**Assigned task**
Count every line in the following entries that holds the word "pixel". Only the number should be given.

━━━━━━━━━━━━━━━━━━━━

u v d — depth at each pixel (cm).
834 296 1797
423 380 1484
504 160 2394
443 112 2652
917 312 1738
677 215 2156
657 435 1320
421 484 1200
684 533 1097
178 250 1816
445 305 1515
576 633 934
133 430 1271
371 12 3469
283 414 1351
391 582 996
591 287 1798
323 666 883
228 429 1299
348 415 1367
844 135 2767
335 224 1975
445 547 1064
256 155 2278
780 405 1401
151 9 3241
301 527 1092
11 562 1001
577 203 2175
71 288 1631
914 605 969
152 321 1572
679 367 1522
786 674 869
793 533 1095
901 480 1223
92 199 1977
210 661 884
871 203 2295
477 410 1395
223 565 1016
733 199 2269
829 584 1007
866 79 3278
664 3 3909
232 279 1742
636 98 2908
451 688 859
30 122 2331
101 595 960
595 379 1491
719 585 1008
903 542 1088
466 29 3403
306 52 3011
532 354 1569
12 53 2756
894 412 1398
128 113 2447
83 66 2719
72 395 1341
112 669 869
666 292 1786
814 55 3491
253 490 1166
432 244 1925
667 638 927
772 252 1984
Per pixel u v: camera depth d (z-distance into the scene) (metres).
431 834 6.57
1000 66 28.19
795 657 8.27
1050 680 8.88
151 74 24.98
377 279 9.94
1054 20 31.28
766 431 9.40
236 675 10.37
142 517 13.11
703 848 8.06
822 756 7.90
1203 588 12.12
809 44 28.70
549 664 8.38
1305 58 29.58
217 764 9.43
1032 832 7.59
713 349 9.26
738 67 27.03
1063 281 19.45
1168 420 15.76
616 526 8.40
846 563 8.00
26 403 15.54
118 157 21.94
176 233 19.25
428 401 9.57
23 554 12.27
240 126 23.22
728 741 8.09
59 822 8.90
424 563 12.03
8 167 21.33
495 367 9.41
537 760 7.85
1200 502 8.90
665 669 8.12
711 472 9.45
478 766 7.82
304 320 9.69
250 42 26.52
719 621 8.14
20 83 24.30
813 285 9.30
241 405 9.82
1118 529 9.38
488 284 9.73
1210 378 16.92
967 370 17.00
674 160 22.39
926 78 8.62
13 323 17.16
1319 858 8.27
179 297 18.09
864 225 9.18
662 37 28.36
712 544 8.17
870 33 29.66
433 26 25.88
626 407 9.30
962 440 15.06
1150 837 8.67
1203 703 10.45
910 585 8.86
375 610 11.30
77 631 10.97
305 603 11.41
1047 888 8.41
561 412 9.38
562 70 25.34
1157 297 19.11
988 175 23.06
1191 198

━━━━━━━━━━━━━━━━━━━━

**Final answer**
2